Q4. How is it designed?
The answer to this question should be quite short. Write down a few words on the general design, if there is one. For example:
flat tables;
pre-rendered JSON tables;
anchor modeling/6NF.
Often the only thing that you could say here is something like “ad-hoc” or “tables as usual”. That’s fine. But if this data source worries you for some reason, and you have only a vague answer to this question, it may be a strong signal that you may want to dig deeper.
Q5. Where is it documented?
Here is a good place to put a link to your data catalog.
If this data source is maintained by some code — add a link to this code and its documentation.
This question is very close to the previous question, “how is it designed?”. We feel that this needs to be two different questions, however.
The previous question allows you to quickly estimate how much attention this data source needs. If it’s something simple and well-defined then you probably don’t need to worry. If it stands out as something unexpected, then you may need to find out why this discrepancy exists.
This question, on the other hand, lets you dig much deeper.
Customizing
This method of documenting the data sources is extensible. Whatever is your concern about some aspect of your data processing system, just add more columns as needed. For example:
Yearly cost of this data source;
Disk space occupied;
Number of servers, CPUs and memory;
Owning team;
Backup and recovery strategy;
Implementation reliability;
Etc., etc.
Another thing to notice: this list can be as comprehensive as you need.

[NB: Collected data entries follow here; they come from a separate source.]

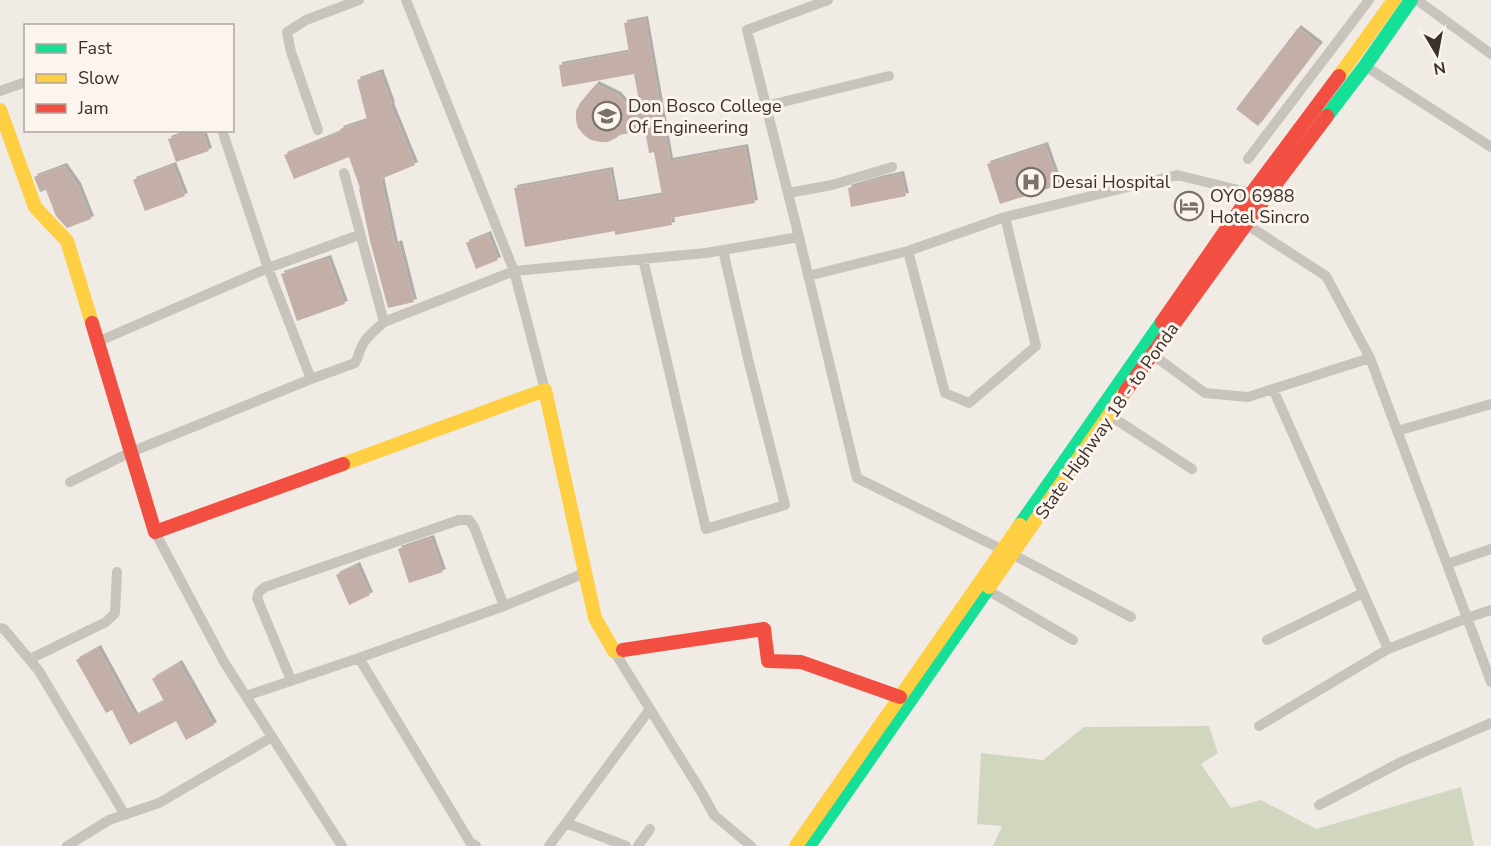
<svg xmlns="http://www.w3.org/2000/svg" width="1491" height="846" viewBox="0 0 1491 846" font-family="'Nunito Sans',sans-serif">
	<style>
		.green { fill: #d1d6bf }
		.building { fill: #c3afa7; filter: url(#shadow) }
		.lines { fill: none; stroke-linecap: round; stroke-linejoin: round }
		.street { stroke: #c9c3be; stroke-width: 10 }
		.fast { stroke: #16e098; stroke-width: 14 }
		.slow { stroke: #ffcf43; stroke-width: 14 }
		.jam { stroke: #f24e42; stroke-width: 14 }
		.labels { text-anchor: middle; stroke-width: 6; stroke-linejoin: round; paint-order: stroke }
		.poi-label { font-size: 18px; fill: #3b302b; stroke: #fbf5ee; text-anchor: start }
		.street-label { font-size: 18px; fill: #3b302b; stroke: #fbf5ee }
	</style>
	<defs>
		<filter id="shadow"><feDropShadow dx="3" dy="-3" stdDeviation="0" flood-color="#0004"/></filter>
	</defs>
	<rect width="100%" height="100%" fill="#f0ebe5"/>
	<path class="green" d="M1209 726 1218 753 1201 764 1231 808 1261 800 1316 829 1461 787 1474 846H993L1002 826 977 824 981 753 1043 760 1084 727Z"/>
	<path class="building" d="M645 19 670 161 745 147 755 203 671 218 672 225 615 235V231L525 247 514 188 610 170 616 203 662 195 654 152 649 153 645 130 620 135 616 138 608 142H600L591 140 584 135 578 128 576 120V111L580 103 596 84 618 95 643 122 634 74 562 87 559 65 629 52 624 23Z
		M1298 28 1320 45 1258 126 1236 109Z
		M380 72 392 105 391 106 415 165 381 179 395 245 399 243 414 302 388 308 370 241 359 189 360 188 349 157 294 179 284 155 341 132 340 129 367 120 357 80Z
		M193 130H202L209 151 176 162 168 139Z
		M1045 145 1059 185 1000 204 987 164Z
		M173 165 185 196 145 211 133 180Z
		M64 166 78 186 91 219 67 228 56 216 46 190 40 192 34 177Z
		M901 174 906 196 851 207 848 188 878 179Z
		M488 234 498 260 476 269 466 243Z
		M328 258 345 304 297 321 281 274Z
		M431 538 443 572 409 583 398 549Z
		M357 565 370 595 349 605 336 575Z
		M98 648 135 716 164 701 152 679 179 663 214 725 186 740 176 721 130 745 112 710 106 713 76 660Z"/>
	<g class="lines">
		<path class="street" d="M406 0 514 271 706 253 799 237 747 30 828 0
			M1417 0 1491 54
			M1365 66 1491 147
			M0 91 26 82
			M766 106 889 76
			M318 130 291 52 287 32 306 20 359 0
			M1248 159 1369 0
			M344 173 384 322 514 271 545 390
			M788 193 832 185 892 167
			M1235 217 1326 276 1370 358
			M799 237 857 478 1003 550
			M908 251 1005 217
			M643 259 706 529 785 505 749 363 723 250
			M808 276 908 251 945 393 969 403 1036 346 1005 217 1177 175 1251 193 1256 196
			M97 342 268 268 359 235
			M1153 355 1205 393 1248 397 1370 358 1491 682
			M311 379 355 363C359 357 359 350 363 344 368 335 377 329 384 322
			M1273 389 1388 649 1467 618 1491 610
			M1109 415 1192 469
			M1397 431 1491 404
			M70 482 131 452 311 379 268 268 222 130
			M155 532 224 662 342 846
			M1012 554 1131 617
			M1447 564 1491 549
			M987 590 1073 640
			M0 628 4 629 39 671 125 815
			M1267 640 1363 593
			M614 651 702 793 714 815 751 846
			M359 658 504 606 585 573
			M30 659 106 622 115 613 117 572
			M291 680 257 598 259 592 265 587 459 520H469L474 527 504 606
			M246 696 359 658 470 842 476 846
			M1259 726 1388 649
			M1319 805 1403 761 1491 723
			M566 823 626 846
			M67 846 109 820 159 803 272 737
			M549 846 650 709
			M638 846 650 829"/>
		<path class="fast" d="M1327 116 1365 66 1411 0
			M1020 525 1162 322
			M809 846 989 587"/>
		<path class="slow" d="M1339 76 1394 0
			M0 110 35 207 67 241 92 323
			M343 464 545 390 595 618 614 651 623 650
			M989 587 1125 392
			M796 846 1020 525"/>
		<path class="jam" d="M1162 322 1248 198 1339 76
			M92 323 155 532 343 464
			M1125 392 1263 201 1327 116
			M623 650 764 629 768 661 801 662 900 697"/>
	</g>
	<defs>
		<g id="university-ring" transform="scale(1.5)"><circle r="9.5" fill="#fbf5ee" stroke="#7a716c" stroke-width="1.5"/><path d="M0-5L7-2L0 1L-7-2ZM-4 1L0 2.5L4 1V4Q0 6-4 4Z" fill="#7a716c"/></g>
		<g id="hospital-ring" transform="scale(1.5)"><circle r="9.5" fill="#fbf5ee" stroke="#7a716c" stroke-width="1.5"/><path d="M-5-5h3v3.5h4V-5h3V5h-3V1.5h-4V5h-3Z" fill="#7a716c"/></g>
		<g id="hotel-ring" transform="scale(1.5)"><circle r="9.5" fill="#fbf5ee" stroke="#7a716c" stroke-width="1.5"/><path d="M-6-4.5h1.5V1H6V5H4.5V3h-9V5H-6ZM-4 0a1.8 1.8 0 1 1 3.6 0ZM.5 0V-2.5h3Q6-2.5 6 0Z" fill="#7a716c"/></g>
	</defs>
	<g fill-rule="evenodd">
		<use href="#university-ring" x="607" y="116"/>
		<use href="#hospital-ring" x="1031" y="182"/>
		<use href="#hotel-ring" x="1189" y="206"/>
	</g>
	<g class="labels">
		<g class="poi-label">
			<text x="628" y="112">Don Bosco College<tspan x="628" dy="21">Of Engineering</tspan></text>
			<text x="1052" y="188">Desai Hospital</text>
			<text x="1210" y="202">OYO 6988<tspan x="1210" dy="21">Hotel Sincro</tspan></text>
		</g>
		<g class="street-label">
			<text transform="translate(1107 421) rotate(-55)" y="6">State Highway 18 - to Ponda</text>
		</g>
	</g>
	<rect x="24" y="24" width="210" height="108" fill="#fbf5ee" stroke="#aea6a0" stroke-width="1.5"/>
	<rect x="36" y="44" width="30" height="9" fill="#16e098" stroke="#aea6a0" stroke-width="1.5"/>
	<text x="78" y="54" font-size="18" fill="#3b302b">Fast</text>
	<rect x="36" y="74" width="30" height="9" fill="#ffcf43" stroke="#aea6a0" stroke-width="1.5"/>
	<text x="78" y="84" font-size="18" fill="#3b302b">Slow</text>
	<rect x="36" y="104" width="30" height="9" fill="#f24e42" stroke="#aea6a0" stroke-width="1.5"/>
	<text x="78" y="114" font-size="18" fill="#3b302b">Jam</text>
	<g transform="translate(1437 54) rotate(170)" stroke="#fbf5ee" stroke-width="4.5" paint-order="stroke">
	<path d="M0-4.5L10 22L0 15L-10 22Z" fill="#3b302b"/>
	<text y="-9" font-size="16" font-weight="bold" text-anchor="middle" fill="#3b302b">N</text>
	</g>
</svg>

You add only the data sources that you care about in this context. Your company’s data processing system may just be too big, and you may be interested in some subset. Create the list, use it to discuss a topic at hand, and discard it.

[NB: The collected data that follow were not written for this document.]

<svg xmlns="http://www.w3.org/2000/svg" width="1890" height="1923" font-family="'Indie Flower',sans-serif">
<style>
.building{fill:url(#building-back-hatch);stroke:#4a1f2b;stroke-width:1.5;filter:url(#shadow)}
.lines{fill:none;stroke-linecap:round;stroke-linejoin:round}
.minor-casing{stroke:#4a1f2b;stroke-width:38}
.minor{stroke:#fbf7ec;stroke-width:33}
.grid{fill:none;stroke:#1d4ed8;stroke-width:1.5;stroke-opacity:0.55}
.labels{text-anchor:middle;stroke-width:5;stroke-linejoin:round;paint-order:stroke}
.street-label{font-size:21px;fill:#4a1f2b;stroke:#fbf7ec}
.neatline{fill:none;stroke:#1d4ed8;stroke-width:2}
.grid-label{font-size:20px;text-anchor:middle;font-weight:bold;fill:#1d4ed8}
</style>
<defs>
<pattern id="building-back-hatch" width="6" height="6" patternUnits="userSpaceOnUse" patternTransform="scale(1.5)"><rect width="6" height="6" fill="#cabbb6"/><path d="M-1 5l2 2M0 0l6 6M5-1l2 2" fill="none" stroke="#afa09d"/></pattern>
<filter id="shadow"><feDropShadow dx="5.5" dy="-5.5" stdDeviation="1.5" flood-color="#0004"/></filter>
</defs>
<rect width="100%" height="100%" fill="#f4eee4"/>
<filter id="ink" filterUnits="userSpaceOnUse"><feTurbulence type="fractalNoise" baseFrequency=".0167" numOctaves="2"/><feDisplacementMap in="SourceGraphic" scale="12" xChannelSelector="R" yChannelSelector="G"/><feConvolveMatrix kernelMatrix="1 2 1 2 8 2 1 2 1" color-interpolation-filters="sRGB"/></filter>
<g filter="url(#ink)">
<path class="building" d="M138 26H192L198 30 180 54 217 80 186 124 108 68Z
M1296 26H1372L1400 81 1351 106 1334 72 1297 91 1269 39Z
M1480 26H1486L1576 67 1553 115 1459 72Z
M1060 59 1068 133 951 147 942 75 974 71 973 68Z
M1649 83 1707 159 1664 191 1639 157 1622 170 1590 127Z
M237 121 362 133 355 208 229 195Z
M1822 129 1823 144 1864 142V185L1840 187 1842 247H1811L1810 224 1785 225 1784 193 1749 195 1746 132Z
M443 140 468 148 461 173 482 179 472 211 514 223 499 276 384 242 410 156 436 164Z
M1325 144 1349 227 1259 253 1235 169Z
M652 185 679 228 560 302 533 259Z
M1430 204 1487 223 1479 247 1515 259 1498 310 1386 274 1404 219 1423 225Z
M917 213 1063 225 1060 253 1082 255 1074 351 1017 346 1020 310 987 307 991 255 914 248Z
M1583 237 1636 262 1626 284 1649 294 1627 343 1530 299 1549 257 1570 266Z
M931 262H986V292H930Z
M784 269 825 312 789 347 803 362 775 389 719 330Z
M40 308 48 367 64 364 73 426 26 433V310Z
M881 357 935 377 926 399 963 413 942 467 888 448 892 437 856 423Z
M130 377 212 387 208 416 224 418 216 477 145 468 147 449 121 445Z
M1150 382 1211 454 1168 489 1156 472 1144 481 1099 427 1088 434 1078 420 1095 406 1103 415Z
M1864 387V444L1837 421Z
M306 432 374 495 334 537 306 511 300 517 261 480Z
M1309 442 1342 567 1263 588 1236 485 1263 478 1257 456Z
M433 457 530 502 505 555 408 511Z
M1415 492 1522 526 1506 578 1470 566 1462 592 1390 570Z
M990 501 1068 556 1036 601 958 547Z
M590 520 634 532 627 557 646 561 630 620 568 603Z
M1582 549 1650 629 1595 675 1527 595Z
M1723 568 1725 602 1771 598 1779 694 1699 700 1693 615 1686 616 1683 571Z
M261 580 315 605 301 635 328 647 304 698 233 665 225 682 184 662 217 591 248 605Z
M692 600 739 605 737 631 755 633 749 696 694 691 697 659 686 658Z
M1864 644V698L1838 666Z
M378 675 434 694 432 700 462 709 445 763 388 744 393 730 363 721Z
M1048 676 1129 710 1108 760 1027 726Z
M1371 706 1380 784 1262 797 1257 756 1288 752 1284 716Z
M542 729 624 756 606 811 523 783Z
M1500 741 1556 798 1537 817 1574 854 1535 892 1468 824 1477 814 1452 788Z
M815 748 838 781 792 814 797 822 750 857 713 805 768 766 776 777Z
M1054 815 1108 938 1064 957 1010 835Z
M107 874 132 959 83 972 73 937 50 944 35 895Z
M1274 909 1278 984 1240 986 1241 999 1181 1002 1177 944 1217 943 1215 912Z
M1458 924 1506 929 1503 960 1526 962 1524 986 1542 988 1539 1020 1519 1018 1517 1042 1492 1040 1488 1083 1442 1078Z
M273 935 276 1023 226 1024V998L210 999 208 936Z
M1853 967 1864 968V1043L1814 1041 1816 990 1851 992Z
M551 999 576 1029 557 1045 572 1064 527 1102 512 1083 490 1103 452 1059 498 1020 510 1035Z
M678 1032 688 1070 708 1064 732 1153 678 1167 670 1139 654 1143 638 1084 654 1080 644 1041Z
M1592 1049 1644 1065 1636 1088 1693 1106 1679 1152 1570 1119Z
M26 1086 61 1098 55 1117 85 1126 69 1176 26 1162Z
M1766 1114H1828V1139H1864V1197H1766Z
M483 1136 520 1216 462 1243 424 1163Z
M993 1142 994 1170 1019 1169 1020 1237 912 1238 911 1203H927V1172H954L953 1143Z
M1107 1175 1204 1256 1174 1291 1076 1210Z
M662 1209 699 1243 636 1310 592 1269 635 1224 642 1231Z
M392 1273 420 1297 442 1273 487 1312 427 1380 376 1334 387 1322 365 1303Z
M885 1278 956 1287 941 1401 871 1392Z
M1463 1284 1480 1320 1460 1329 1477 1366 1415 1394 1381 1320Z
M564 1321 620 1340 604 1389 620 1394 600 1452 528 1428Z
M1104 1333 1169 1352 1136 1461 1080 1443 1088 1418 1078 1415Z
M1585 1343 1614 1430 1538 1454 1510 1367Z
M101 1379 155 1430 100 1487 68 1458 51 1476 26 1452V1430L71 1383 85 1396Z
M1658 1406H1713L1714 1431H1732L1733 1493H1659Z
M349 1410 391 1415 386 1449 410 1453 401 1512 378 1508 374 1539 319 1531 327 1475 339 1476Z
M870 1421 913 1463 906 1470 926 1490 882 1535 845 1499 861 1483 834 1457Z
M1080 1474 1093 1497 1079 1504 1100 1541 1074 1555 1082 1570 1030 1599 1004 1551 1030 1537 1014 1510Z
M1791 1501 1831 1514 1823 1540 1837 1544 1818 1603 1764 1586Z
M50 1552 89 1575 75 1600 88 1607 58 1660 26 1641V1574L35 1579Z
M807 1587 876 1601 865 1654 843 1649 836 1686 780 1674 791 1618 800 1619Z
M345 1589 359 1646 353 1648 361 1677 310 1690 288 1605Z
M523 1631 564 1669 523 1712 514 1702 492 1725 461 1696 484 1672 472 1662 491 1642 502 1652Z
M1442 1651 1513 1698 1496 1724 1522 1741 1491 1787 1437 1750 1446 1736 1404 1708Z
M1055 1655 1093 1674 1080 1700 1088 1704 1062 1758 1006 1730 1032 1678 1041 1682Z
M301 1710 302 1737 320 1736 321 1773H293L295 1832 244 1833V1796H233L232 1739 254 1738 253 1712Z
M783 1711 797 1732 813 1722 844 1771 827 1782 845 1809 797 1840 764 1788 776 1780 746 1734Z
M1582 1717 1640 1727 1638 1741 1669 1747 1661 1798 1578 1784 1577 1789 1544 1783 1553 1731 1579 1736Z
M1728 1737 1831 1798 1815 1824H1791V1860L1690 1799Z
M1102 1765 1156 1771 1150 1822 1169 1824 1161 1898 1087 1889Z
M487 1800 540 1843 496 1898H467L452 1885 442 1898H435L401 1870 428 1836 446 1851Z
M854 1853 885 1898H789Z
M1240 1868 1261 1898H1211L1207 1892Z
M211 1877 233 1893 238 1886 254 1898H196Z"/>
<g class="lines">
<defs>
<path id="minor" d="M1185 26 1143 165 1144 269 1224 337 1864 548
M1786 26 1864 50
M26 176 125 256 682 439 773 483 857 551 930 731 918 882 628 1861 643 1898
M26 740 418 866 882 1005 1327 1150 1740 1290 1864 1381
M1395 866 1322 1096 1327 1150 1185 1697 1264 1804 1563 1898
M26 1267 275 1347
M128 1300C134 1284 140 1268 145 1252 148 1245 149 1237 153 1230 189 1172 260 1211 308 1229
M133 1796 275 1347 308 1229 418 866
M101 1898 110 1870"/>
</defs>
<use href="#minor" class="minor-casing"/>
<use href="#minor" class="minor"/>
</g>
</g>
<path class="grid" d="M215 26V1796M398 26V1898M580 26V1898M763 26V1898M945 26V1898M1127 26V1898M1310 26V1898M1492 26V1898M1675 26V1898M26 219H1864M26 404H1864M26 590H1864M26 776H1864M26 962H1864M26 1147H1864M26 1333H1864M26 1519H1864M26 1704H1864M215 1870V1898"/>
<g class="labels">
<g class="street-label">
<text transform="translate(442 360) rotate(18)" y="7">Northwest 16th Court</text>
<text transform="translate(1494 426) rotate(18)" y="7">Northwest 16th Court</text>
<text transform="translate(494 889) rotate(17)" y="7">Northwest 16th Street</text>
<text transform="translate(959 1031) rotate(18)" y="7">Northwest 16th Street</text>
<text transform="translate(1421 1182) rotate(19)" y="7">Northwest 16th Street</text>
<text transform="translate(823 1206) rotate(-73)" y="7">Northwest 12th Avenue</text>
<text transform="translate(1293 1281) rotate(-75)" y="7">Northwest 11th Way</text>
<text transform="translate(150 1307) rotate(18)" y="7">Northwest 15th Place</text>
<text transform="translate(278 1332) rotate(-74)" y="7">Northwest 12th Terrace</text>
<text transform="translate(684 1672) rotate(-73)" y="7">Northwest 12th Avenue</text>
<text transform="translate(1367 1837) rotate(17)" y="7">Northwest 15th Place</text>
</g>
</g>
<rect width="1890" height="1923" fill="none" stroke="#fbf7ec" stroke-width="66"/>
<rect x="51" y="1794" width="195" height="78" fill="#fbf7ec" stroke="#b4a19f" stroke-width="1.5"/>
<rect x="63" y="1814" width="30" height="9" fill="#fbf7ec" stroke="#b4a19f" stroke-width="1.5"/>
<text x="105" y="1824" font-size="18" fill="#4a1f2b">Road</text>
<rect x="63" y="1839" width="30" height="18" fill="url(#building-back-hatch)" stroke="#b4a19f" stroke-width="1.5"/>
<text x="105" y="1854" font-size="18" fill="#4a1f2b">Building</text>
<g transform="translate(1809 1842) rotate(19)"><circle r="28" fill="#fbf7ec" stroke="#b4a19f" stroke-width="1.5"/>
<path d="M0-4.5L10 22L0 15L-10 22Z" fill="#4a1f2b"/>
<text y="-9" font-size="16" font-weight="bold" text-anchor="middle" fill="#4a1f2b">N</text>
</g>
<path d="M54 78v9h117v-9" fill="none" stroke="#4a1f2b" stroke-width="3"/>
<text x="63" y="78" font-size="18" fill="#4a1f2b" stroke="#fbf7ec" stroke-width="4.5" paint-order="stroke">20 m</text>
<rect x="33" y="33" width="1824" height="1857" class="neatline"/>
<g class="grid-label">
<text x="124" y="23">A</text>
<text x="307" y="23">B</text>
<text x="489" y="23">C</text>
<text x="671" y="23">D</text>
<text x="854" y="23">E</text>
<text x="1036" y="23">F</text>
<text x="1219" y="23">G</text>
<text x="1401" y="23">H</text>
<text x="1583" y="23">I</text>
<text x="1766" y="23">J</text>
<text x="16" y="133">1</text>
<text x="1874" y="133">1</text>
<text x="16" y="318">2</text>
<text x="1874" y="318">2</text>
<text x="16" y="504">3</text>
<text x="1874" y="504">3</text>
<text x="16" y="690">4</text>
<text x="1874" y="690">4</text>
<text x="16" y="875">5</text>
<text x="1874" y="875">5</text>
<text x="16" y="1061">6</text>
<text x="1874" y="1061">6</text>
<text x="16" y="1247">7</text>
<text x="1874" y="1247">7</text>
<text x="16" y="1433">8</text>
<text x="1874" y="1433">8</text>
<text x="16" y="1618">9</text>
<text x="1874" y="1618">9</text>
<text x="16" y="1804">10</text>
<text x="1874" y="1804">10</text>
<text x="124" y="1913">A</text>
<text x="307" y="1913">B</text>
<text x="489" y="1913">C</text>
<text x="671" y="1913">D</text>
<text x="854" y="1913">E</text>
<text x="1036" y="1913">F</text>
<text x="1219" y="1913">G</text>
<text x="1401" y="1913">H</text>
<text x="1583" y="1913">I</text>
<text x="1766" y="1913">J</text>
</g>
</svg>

Of course, the other approach is also valid. This approach is as collaborative as you need it to be. Create a shared master list of data sources and strive to make it as complete as possible. Share the spreadsheet, let people add new rows and columns, encourage everyone to fix the wrong information and fill in the missing pieces.
Summary
I’ve shown a simple method to describe all sorts of data sources that are used in your company. Use a spreadsheet, one data source per row. Answer just five main questions about each data source:
Q1. Where is it stored?
Q2. Is it a copy of another dataset?
Q3. Why did we decide to create it?
Q4. How is it designed?
Q5. Where is it documented?
Add more questions as needed.
Each row in the spreadsheet is a data source. One data source may include more than one database if they are similar; one physical database may contain different data sources (e.g., primary and secondary data). Include third-party data sources.